We have been back in Asheville, home from my Mom’s funeral in Orlando, for a week now. I’m not going to lie, it’s been a hard seven days. In some ways time seems to be crawling along, each moment reminding me that my Mom is no longer with us. In other ways it seems like a giant blur and a reality that still just isn't true. Sometimes the day ahead seems almost impossible and I’m not sure how I can keep smiling and moving on. But I have been. I keep moving forward, one step at a time, because I know that is what my mom would want. She hated to see me unhappy. So I’m fighting through the sadness; for her.
I have been slowly trying to find my routine. For me that involves running and exercising. With everything that has happened over the past month, I ended up taking a much longer break from running than I intended. I ran 3 slow miles Saturday, Monday and today. My body wanted to stop so badly. I felt out of shape and out of breath. But I powered through and felt so much better afterwards. I can’t believe I’m the same girl who just ran a marathon. It may be awhile before my mental strength comes back, but I can work hard to get back my physical strength. I hate to feel weak.
I have found such comfort in all of the kind words, comments and notes so many of you have sent to me. I am blown away by the support and prayers. I thank so many of you for lifting my family and I up in such a trying and difficult time. This community is amazing. I apologize if I have not gotten back to respond to your individual note or comment, I am just so behind. But please know that I have read and cherished all of them and they all are giving me a little nudge on that mental strength to get through the day.
So many of you shared stories about how you lost your parents. Some of you are going through the same feelings and sorrow I am now. Our minister in Orlando read this poem at the graveside. I honestly don’t remember hearing much of it at all at the time, but he was kind enough to send it to us in an e-mail a couple days later. It gives me a sense of comfort and peace with my Mom’s death. I hope it will help some of you going through similar situations….
A Letter From Heaven
A Letter From Heaven - Ruth Ann Mahaffey
To my dearest family, some things Id like to say.

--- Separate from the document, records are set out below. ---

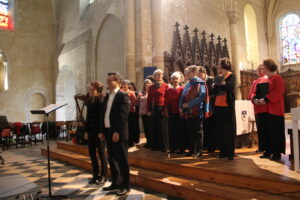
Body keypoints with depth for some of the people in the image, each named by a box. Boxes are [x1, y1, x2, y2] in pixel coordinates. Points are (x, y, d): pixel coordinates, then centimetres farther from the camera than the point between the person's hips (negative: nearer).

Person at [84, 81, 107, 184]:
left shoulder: (102, 100, -11)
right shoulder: (89, 100, 9)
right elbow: (88, 116, 13)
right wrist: (86, 130, 11)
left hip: (99, 130, -7)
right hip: (91, 130, 7)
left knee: (101, 152, 5)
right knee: (92, 152, 10)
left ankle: (103, 175, 18)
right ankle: (95, 175, 24)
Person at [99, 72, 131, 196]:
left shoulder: (123, 96, -9)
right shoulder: (107, 96, 15)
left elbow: (123, 116, -17)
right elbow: (103, 114, 15)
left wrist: (117, 132, -21)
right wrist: (102, 131, 11)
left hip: (118, 133, -8)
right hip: (108, 132, 8)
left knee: (122, 159, 1)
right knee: (112, 159, 14)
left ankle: (125, 186, 13)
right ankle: (116, 183, 27)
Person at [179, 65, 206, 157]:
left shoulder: (200, 83, -5)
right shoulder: (188, 84, 16)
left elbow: (202, 96, -15)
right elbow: (183, 96, 17)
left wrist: (189, 104, -17)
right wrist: (181, 106, 2)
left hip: (196, 112, -7)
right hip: (187, 112, 7)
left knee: (198, 131, 1)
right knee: (190, 132, 10)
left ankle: (198, 150, 10)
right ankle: (191, 150, 19)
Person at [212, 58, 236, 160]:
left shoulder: (232, 76, -1)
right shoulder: (217, 77, 15)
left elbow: (229, 86, -20)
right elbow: (213, 90, 7)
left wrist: (217, 85, -7)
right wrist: (221, 85, -9)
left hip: (228, 105, -6)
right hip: (218, 106, 6)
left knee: (230, 130, 1)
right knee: (220, 130, 8)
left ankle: (230, 153, 9)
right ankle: (223, 151, 19)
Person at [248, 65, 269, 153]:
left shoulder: (269, 80, 3)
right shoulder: (255, 82, 17)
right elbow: (251, 93, 8)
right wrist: (254, 99, -13)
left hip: (267, 108, -4)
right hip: (258, 108, 4)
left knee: (267, 128, 0)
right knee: (260, 128, 8)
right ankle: (262, 146, 16)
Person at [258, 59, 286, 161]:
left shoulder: (278, 78, -8)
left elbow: (278, 91, -20)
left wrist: (266, 99, -23)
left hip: (275, 109, -8)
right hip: (266, 109, 8)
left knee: (276, 131, -2)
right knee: (268, 131, 10)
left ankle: (277, 152, 5)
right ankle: (268, 151, 17)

But first of all, to let you know, that I arrived okay.
I'm writing this from heaven.
Here I dwell with God above.
Here, there’re no more tears of sadness;
Here is just eternal love.
Please do not be unhappy just because I'm out of sight.
Remember that I am with you every morning, noon and night.
That day I had to leave you when my life on earth was through.
God picked me up and hugged me and He said, I welcome you.
Its good to have you back again, you were missed while you were gone.
As for your dearest family, They'll be here later on.
I need you here so badly, you are part of my plan.
There is so much that we can do, to help our mortal man.
God gave me a list of things, that he wished for me to do.
And foremost on the list, was to watch and care for you.
And when you lie in bed at night the days chores put to flight.
God and I are closest to you....in the middle of the night.
When you think of my life on earth, and all those loving years.
Because you are only human, they are bound to bring you tears.
But do not be afraid to cry; it does relieve the pain.
Remember there would be no flowers, unless there was some rain.
I wish that I could tell you all that God has planned.
If I were to tell you, you wouldn't understand.
But one thing is for certain, though my life on earth is over.
I'm closer to you now, than I ever was before.
There are rocky roads ahead of you and many hills to climb;
But together we can do it by taking one day at a time.
It was always my philosophy and Id like it for you too;
That as you give unto the world, the world will give to you.
If you can help somebody who is in sorrow and pain;
Then you can say to God at night....My day was not in vain.
And now I am contented... that my life was worthwhile.
Knowing as I passed along the way I made somebody smile.
So if you meet somebody who is sad and feeling low;
Just lend a hand to pick them up, as on your way you go.
When you're walking down the street and you've got me on your mind;
I'm walking in your footsteps only half a step behind.
And when its time for you to go...from that body to be free.
Remember you're not going...you're coming here to me.